Think of the doorman, or doorperson, stationed at the entrance of your hotel. When guests or visitors arrive, he leans forward and opens the door. With eyes in the back of his head (or so it seems, to those creeping out at dawn), he also eases passage for anyone who leaves the building.
Clearly, this business of opening doors for guests and visitors is ripe for automation: install two motion sensors and a rapid mechanism and, for a modest outlay, the hotel saves on people costs.
Would you, as an HR professional, fire the doorman? Would you stop your colleagues from throwing the man onto the street? I argue this: if HR does one thing in the coming months and years, it must be to ensure that this doorman retains his job.
Reasons to fire the doorman
Across the workplace, many colleagues see an ‘opportunity’ in firing the doorman. For the finance director, an automated system incurs only maintenance costs, lower than the man’s salary and benefits. The director of facilities sees a chance to reduce her headcount.
The chief technology officer loves the idea of AI-enabled door cameras that flash guests’s names on receptionists’ screens, the first step in his strategy to deliver a friction-free, ultimately human-free, check-in service.
The head of investor relations sees firing the doorman as a way to show owners that the executive team, mindful of operating expenses, is positioning the business for growth, unfettered by messy contractual obligations.
Finally, assured that his new mobile app will deliver a personalised product that international travellers demand, the head of customer service also believes the doorman can go.
Such views express beliefs about value. They are the norm in a business ecosystem that is geared toward profit and efficiency, where consumers call for convenience and low cost, and where technology is seen as the solution to all ills (including those it created).

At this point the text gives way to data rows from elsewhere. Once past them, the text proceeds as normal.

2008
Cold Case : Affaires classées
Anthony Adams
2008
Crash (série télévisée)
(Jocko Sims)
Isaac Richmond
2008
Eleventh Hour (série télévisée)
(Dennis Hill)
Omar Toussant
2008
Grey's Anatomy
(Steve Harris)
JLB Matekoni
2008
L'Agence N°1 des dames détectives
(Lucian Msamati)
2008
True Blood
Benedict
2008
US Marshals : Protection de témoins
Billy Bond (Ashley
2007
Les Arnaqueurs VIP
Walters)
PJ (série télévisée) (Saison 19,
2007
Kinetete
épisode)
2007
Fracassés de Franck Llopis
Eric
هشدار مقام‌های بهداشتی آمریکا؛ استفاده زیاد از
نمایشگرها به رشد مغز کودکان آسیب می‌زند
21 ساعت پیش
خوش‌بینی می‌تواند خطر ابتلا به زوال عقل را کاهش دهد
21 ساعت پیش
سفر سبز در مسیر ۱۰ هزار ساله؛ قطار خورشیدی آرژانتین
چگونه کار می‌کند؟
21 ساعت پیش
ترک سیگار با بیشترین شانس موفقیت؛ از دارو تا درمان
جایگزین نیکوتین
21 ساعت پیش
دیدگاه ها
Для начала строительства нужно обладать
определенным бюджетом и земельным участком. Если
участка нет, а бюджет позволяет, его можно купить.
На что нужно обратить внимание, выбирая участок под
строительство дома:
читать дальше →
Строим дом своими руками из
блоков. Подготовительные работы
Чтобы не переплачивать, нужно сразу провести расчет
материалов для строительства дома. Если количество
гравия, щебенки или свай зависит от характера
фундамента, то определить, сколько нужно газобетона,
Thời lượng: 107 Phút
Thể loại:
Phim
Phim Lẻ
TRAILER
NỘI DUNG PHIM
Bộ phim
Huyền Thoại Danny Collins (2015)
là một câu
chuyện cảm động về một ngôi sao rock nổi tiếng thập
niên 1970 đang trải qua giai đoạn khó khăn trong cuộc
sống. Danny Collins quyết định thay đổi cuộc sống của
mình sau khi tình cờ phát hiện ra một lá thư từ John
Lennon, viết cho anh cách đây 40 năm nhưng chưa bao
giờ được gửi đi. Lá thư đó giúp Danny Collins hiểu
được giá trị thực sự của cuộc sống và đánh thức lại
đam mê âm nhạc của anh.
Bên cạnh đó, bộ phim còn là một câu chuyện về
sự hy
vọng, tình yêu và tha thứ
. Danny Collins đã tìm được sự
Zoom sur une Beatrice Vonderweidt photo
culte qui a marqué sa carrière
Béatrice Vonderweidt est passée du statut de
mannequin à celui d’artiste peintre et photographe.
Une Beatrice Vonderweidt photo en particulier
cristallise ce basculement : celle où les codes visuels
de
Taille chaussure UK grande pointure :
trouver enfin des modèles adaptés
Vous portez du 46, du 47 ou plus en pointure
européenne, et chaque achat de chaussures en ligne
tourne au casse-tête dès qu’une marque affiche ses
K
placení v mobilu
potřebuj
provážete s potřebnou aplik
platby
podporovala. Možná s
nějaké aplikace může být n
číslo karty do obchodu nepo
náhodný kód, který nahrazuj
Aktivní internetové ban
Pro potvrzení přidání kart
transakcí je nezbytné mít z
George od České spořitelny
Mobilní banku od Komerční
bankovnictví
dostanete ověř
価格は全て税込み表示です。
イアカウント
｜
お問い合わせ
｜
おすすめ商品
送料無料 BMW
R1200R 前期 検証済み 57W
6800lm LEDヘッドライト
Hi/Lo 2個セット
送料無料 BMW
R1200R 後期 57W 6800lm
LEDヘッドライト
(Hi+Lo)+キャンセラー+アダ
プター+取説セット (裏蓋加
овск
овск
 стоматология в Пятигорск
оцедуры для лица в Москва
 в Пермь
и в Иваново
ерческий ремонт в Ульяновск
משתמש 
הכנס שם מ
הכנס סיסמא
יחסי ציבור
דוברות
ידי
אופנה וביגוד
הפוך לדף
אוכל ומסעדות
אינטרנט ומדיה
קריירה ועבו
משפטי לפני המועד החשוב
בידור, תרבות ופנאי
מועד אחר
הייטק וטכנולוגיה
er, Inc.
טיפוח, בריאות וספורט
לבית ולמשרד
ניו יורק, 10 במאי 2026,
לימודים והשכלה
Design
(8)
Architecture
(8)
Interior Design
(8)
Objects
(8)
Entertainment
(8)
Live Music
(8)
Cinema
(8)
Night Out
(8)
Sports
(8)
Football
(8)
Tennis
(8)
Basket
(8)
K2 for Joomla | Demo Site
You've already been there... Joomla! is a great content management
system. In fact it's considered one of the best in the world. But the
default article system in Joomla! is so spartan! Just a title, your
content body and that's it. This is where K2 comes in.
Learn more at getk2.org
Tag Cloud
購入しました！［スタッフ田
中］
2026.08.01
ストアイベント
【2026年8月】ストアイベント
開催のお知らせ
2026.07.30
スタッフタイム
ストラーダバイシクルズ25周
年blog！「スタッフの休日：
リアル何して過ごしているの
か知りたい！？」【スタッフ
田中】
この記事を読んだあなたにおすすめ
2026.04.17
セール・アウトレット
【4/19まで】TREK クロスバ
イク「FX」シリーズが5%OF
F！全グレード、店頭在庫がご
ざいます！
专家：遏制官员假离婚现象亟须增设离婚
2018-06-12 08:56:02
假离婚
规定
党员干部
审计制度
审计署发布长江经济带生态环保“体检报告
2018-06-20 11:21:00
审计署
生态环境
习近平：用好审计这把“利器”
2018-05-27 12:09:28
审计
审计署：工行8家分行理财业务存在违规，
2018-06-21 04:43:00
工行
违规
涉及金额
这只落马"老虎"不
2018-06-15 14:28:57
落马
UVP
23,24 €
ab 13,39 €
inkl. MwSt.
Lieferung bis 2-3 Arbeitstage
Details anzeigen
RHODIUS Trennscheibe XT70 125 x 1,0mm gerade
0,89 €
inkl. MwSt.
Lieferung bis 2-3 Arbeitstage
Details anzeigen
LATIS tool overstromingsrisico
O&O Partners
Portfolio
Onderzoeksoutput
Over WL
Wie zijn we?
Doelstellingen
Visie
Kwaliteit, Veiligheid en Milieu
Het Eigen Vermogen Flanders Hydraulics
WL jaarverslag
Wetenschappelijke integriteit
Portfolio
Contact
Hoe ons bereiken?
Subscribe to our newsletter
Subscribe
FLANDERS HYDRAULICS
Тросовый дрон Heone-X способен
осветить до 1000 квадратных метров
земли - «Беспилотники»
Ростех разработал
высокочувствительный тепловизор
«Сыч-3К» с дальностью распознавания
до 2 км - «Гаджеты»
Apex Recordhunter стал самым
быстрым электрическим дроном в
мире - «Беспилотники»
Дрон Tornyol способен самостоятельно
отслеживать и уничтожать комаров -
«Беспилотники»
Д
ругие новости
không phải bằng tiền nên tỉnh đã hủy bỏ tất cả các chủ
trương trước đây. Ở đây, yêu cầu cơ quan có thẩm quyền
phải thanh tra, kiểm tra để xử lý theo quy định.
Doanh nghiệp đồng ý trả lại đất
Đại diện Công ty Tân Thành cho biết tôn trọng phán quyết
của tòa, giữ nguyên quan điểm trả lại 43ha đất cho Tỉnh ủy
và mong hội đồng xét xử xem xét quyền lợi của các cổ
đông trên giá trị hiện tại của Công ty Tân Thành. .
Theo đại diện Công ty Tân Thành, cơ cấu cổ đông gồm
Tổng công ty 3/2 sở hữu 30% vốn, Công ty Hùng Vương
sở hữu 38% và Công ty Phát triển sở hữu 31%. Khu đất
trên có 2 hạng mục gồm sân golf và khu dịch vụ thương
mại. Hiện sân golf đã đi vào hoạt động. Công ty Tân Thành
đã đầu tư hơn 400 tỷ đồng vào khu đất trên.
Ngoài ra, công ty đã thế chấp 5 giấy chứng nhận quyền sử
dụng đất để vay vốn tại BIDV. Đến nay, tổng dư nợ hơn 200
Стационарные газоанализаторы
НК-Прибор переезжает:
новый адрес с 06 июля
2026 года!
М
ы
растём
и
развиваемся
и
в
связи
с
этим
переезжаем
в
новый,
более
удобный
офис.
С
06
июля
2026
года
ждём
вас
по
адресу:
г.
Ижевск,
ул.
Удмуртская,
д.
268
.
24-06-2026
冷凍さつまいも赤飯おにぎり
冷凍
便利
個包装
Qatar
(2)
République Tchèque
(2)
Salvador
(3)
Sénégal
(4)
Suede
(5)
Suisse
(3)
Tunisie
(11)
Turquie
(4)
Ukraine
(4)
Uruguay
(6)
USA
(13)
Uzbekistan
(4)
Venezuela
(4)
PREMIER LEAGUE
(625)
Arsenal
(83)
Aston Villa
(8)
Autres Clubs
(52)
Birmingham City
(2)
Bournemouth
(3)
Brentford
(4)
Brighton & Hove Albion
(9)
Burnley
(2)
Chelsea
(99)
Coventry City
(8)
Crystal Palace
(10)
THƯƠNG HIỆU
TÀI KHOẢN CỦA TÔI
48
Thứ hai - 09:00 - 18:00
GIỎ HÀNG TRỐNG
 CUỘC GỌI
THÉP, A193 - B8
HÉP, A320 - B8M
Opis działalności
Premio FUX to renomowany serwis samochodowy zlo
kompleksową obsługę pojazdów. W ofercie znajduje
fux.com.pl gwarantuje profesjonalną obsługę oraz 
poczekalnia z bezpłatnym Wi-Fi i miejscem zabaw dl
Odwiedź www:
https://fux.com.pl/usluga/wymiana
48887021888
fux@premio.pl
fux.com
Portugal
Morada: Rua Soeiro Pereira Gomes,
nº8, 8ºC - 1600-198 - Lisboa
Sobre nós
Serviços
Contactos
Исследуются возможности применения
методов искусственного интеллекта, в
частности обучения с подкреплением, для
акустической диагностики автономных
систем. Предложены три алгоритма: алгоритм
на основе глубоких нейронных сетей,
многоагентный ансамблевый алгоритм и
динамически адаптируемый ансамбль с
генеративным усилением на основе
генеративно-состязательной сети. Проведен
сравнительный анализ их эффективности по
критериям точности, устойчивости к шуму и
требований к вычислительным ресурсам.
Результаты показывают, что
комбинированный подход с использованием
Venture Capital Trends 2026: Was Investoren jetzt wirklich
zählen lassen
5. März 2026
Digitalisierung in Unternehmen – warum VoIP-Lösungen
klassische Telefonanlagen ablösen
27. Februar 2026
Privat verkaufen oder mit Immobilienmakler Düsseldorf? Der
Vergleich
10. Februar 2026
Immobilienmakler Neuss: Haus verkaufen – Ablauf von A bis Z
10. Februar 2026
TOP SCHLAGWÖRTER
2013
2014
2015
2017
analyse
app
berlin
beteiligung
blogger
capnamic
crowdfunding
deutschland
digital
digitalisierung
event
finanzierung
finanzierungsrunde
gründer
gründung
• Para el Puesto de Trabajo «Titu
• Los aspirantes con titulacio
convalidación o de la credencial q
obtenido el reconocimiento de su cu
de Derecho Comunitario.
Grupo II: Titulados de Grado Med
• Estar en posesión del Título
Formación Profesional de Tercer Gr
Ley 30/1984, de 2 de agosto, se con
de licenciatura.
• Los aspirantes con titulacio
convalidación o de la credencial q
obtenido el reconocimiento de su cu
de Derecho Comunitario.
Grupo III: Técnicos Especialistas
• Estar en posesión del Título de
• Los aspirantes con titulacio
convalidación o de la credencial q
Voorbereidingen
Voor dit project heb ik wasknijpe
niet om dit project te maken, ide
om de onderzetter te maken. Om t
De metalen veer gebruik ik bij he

Reasons to keep the doorman
In reality, the doorman’s job is not to open doors. Rather, he is a standard-bearer for the human experiences that hotel guests value. The doorman is in the relationships business; and connection now matters more than ever.
Advertising stalwart and vice-chairman of Ogilvy UK Rory Sutherland explains how paring activities to their functional core misses the point. The doorman keeps out undesirables, not with muscle but by guarding an invisible cultural line between the hotel and the world outside (my words).
The doorman greets regulars by name and asks about their day: he makes everyone feel recognised. His uniform and manners are symbolic of the hotel’s status and of the respect owed to guests. An emblem of ethos and practice, the doorman accounts for happy customers, sustainable rack rates, and repeat business.
HR’s duty to champion value
The powerful narratives on efficiency, profit, cost, convenience, and technology, when taken to extremes, reduce people to functions and value to material basics. Through such eyes, the doorman merely opens doors. But these eyes are blind to what matters.
Human resources teams themselves must embrace a duty to be standard-bearers for the spirit of the doorman. As workplaces and services are rationalised in the name of efficiency, as processes supplant relationships, as computers replace people, HR simply has to take a stand.
How HR can value the doorman
More than ever, the duty of HR is to champion experiences that make workplaces, products and services, and society good for people. HR is well-placed to make a difference: how can we make the most of this chance?
Build vibrant relationships
HR teams must have curiosity beyond the status quo, and yet be one of the boardroom’s insiders. Vibrant, productive relationships are the way to nurture the trust and credibility that make robust challenges possible.
Question cherished norms
We now know the trends that cause harm within society and across the workplace. When the first aim of an initiative is to secure profit, efficiency, convenience, or low cost, then risk will emerge. HR must relentlessly ask, ‘Beyond these four imperatives, what is the value created here?’
Think hard about technology
Technology has the capacity to bring rewards to society and to individuals. But many corporate initiatives today are geared toward efficiency and convenience, where human value is minimal. If the organisation must jump on the tech bandwagon, let it be for sound reasons.
Go beyond ‘either / or’ thinking
No one likes a killjoy. Rather than saying ‘No’, become known for imagining solutions that enable people, and which, as a by-product, generate other forms of value. The conversation is no longer how to ‘maximise efficiency’, but how to ‘create value for people in an overall enriching way’.
Make it personal, not personalised
Everyone struggles to make sense of the irrelevant data pumped hourly by the internet. Companies thus ‘personalise’ their interactions, a strategy that results in yet more data (often stolen from customers). To thrive, human beings need ‘personal’ experiences, not personalised data.
Investment in the doorman is a commitment to a society where people count; without this, we all suffer, whether we see it or not. If HR cannot retain the doorman, then who in the boardroom will? Further, if HR neglects to champion the value of people, then, really, what is the team doing?